Ces derniers - Autodesk Autocad, Autodesk Revit, Autodesk Navisworks... - nécessitent malgré tout des opérateurs qualifiés pour emmener les projets jusqu'à leur concrétisation. Pour autant, l'utilisation de la maquette numérique est apparue évidente pour nombre d'entreprises irlandaises de la construction. "Avec ces outils, nous pouvons réduire les délais pour toutes les étapes du processus. Cette solution peut vraiment faire avancer les projets", reprend Shannon Brown. Ainsi, le BIM procurerait une aide non-négligeable pour faire face aux nombreux enjeux du secteur de la construction, comme les coûts et les délais.

 

Une technologie toujours en pleine mutation

 

Le fait de pouvoir centraliser les connaissances et les savoir-faire dans des logiciels, eux-mêmes ensuite mis à disposition du marché pour en faire profiter le plus grand nombre, représente une autre opportunité de la technologie de maquette numérique. Mais au vu de la multitude de projets livrés à travers le monde, les retours d'expérience sont nombreux et tous différents, car chaque marché est unique, disposant de ses particularités culturelles, économiques et normatives.

 

Reste à savoir comment évolueront les réglementations BIM : "Il existe actuellement différents niveaux de complexité pour les projets BIM en Irlande", ajoute Michael Murphy, responsable des opérations de construction digitale chez BAM Ireland. "On parle d'une technologie en mutation constante, qui est soumise à une classification rigoureuse. L'objectif des prochaines années, c'est de faire comprendre au plus grand nombre possible quels sont les atouts du BIM. On rencontre partout en Europe les mêmes problèmes dans la construction ; pourtant chaque pays essaye de trouver ses propres solutions, alors que nous pourrions tous nous réunir pour mutualiser nos recherches et nos outils. Il faut donc plus de coordination.
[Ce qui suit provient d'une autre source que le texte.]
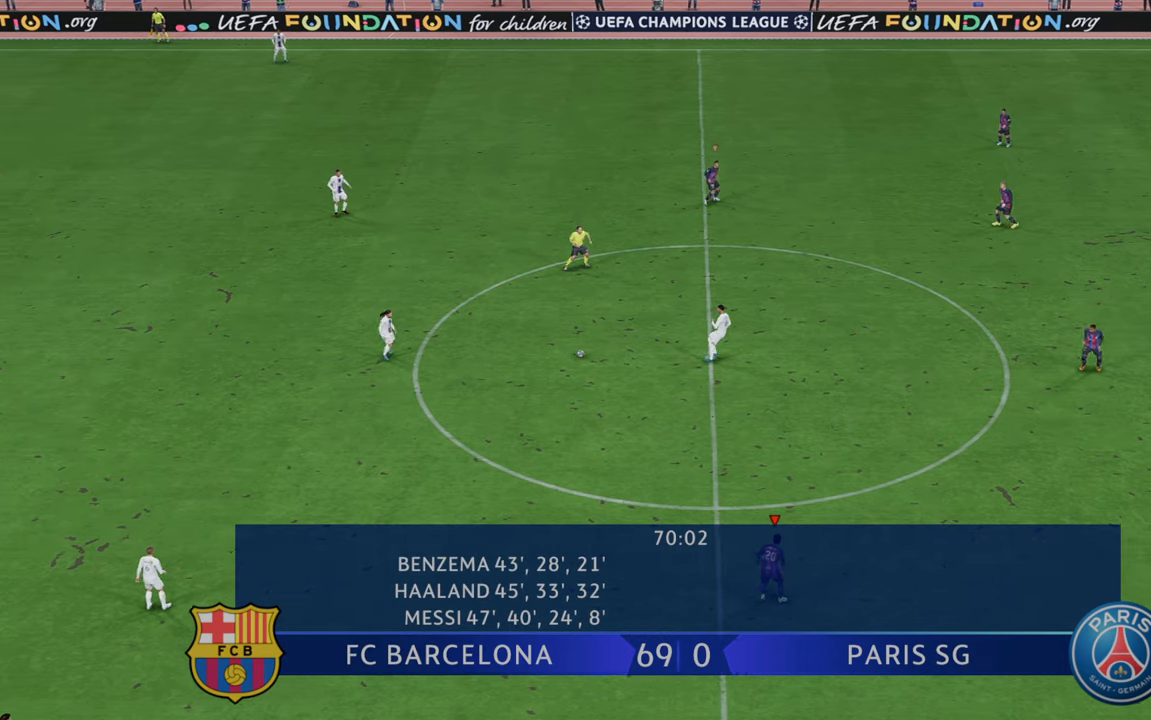
{"buttons": ["R2"], "left_stick": "center", "right_stick": "center", "events": [[100, "left_stick", "up"], [500, "left_stick", "center"]]}
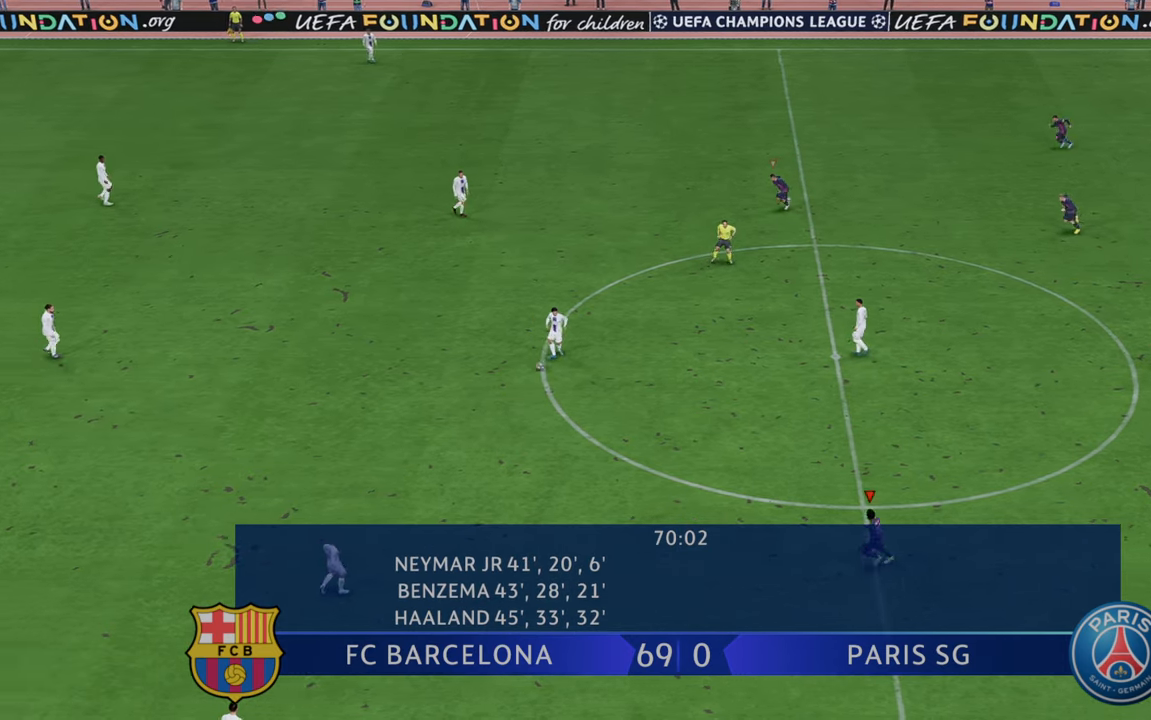
{"buttons": ["R2"], "left_stick": "center", "right_stick": "center", "events": []}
D'autant que le retour sur investissement est assez significatif."

 

 

Des partenariats franco-irlandais "facilités" par le Brexit ?

 

Aujourd'hui, les entreprises irlandaises de construction et d'ingénierie concentrent leurs projets en Europe du Nord et au Moyen-Orient, mais ne négligent évidemment aucune zone géographique, et cherchent même des partenaires en France, qu'ils soient entrepreneurs, architectes ou ingénieurs. A l'approche du Brexit, l'Hexagone a-t-il d'ailleurs un rôle à jouer auprès des sociétés britanniques et irlandaises ? "Le Brexit peut faire un peu peur, laissant planer des menaces financières sur nos entreprises", admet David Browne, directeur de l'agence RKD Architects et président de l'Institut royal des architectes d'Irlande. "Notre but, c'est de travailler avec les clients et les partenaires pour livrer des projets de qualité dans des délais toujours plus courts, tout en prévenant toutes sortes de risques. Pour surmonter les obstacles et les défis propres à chaque pays, il nous faut certainement améliorer encore la collecte des données." Car les projets ne manquent pas : à l'image du Grand Paris, le "Grand Londres" regorge d'opportunités de construction pour les entreprises irlandaises, et les besoins d'infrastructures restent criants partout sur la planète. Le BIM a donc encore de quoi faire.